LONDON, England (CNN) -- The election of 736 members from 27 member countries to the European Parliament in June will be the biggest transnational electoral contest there has ever been. Between them they will represent more than 500,000,000 people.
About 375 million EU citizens aged 18 or over are entitled to vote.
But few understand how the low-profile Parliament affects the lives of EU citizens. Here are answers to the most frequently asked questions about the contest.
Who will be voting, when and where?
About 375 million EU citizens aged 18 or over are entitled to vote in the election of the parliament members for a five-year term. The elections will be held on Thursday, June 4 in the UK and the Netherlands. There will be voting on Friday, June 5 in Ireland and the Czech Republic. And it will begin on Saturday, June 6 in Cyprus, France, Italy, Latvia, Malta and Slovakia. The other countries will conduct their voting on Sunday, June 7. Elections will take place in all 27 member countries of the EU, with the citizens of Bulgaria and Romania included for the first time.
How many MEPs are there and how many does each country elect?
There will be 736 Members of the European Parliament (MEPs) in the new assembly. The number each country has varies according to its population. Germany, with a population of 82 million, the biggest among EU states, will have 99 members. Malta, with a total population of just 410,000, will have only 5.
Will that number stay the same if the Lisbon Treaty comes into effect?
No. The Lisbon Treaty, designed to give the EU a new streamlined constitution for the EU (and to increase the powers of the European Parliament,) has been put on ice following its rejection in a referendum in Ireland, the only country to give electors a direct voice. But the Irish are due to vote again in the autumn. If they then vote Yes and all remaining EU states ratify the treaty, then the Parliament will be increased from 736 to 751 members on a different distribution formula. That means that 15 'ghost MEPs', will be elected on June 7, entitled to attend the Parliament but not to vote in it until the Lisbon Treaty goes through.
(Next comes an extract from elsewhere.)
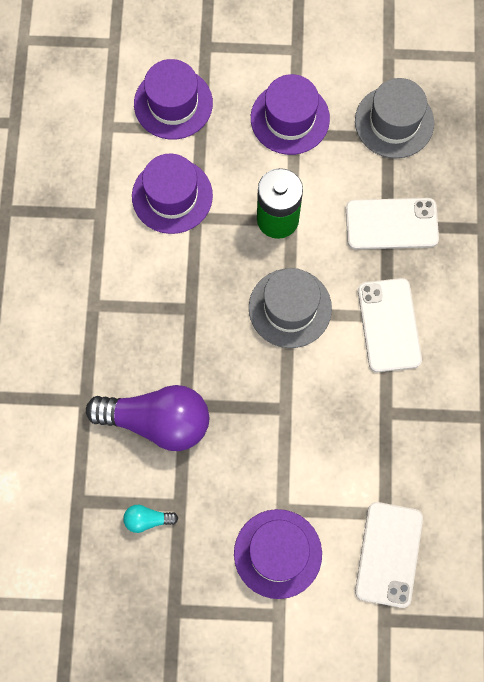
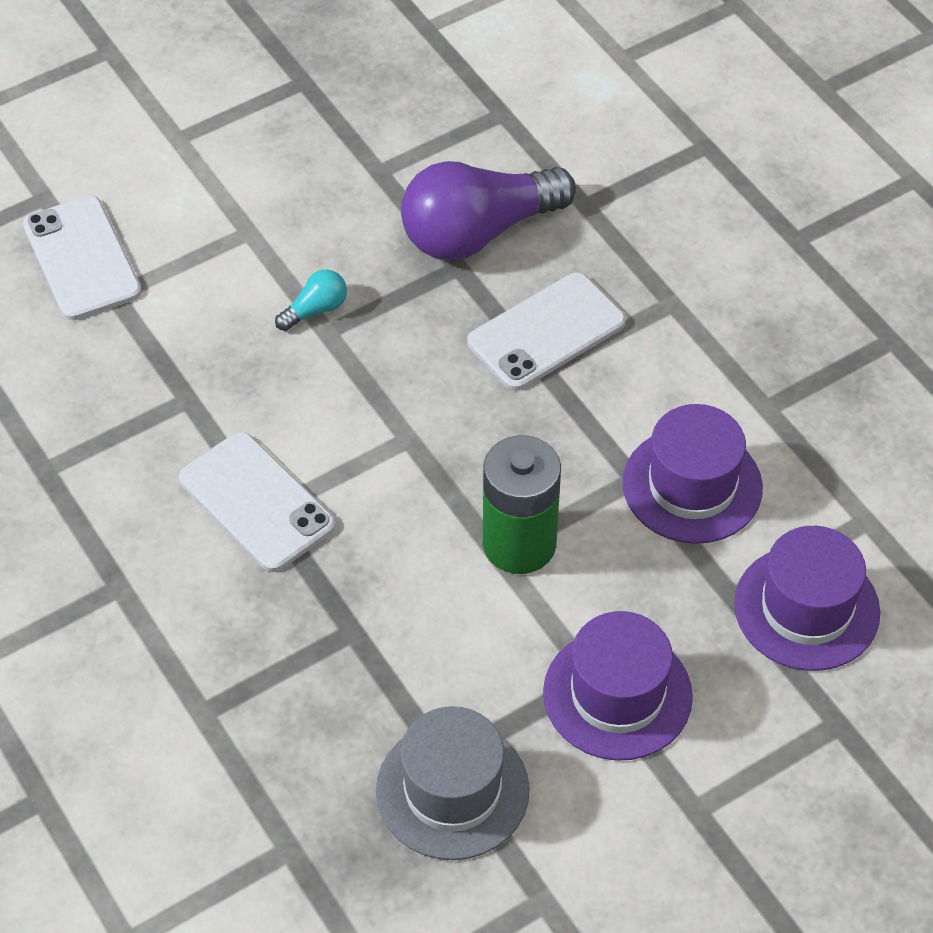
camera: 145 degrees right, 20 degrees down
(147, 519) = (405, 139): turquoise light bulb -> turquoise light bulb (315, 310)
(277, 553) = (222, 189): purple hat -> none
(290, 308) = (411, 444): grey hat -> none
(391, 224) = (347, 635): white phone -> white phone (546, 332)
What election system is used?
That varies according to the individual states represented, but all will be using some variant of proportional representation. In some countries candidates will all be on a single national list, making the entire country a constituency. Others elect MEPs from regional constituencies. Many countries set a threshold, insisting that parties have to gain an overall proportion of the vote -- 5 per cent in France and Germany, 4 per cent in Sweden or Austria -- to qualify for any allocation of seats.
Whom do the MEPs represent?
Most would-be MEPs contest the elections with the endorsement of national political parties. National parties such as the Christian Democrats in Germany or the Labour Party in Britain put up approved lists of candidates. But when they are in the European Parliament the MEPs mostly operate in wider groups of left or right such as the Socialist Group (PES), the Liberal Group (ELDR) or the European Greens. The main conservative grouping is the European Peoples Party (EPP). However, David Cameron, the national leader of Britain's Conservatives, has withdrawn his members from the EPP, regarding it as too federalist in its approach. The groups work as a bloc when they can and have "whips" designed to make them as cohesive as possible.
What powers do the MEPs have?
Much legislation in member states actually originates at a European level. National legislatures pass laws which have begun life as directives from the European Commission, the EU executive arm, which the MEPs have helped to shape. They are the only elected part of the European apparatus which is otherwise dominated by European Councils (meetings of the prime ministers or finance or trade or interior ministers from the 27 nations) or the European Commission.
Do MEPs really make much difference to ordinary people's lives?
It may not feel like it, day to day, but MEPs often have more influence over the shaping of European legislation which filters down to national parliaments than the members of those national parliaments do when the laws get to them. Recent EU laws which have affected citizens directly include the "roaming directive" which restricted the charges mobile phone companies can impose on customers for calls in countries other than their own.
EU directives have helped initiate the era of cut-price air travel. It was the EU which determined that telephone and data companies had to keep records for at least two years to help counter terrorism . And the so-called "REACH" directive has forced businesses to disclose what chemicals they use in their products and to ensure that they are safe.
Because driving legislation through the European Parliament requires the building of cross-party coalitions more than 50 percent of amendments proposed in the European Parliament end up as law. That is why company lobbyists spent much time in Brussels trying to make their case to MEPs.
But does the Parliament have any muscle?
It has the rather drastic power to sack the European Commission. It also holds public hearings on newly-appointed Commissioners. The Parliament also has significant powers over how much of the European Union budget is spent. Although most legislation originates with the Commission, if more than 50 percent of MEPs back a resolution calling for new laws in a particular area the the Commission has to get down to work to propose some.
The EU is one of the largest aid donors in the world, dispensing some $15 billion a year across five continents and MEPs have a significant say in that.
Where is the European Parliament situated?
Most of its meetings are held in Brussels close to the officials whose draft legislation is examined by the Parliament's subject committees. But, at a considerable cost, some plenary meetings are also held in Strasbourg, an arrangement which the French government has fought long and hard to maintain.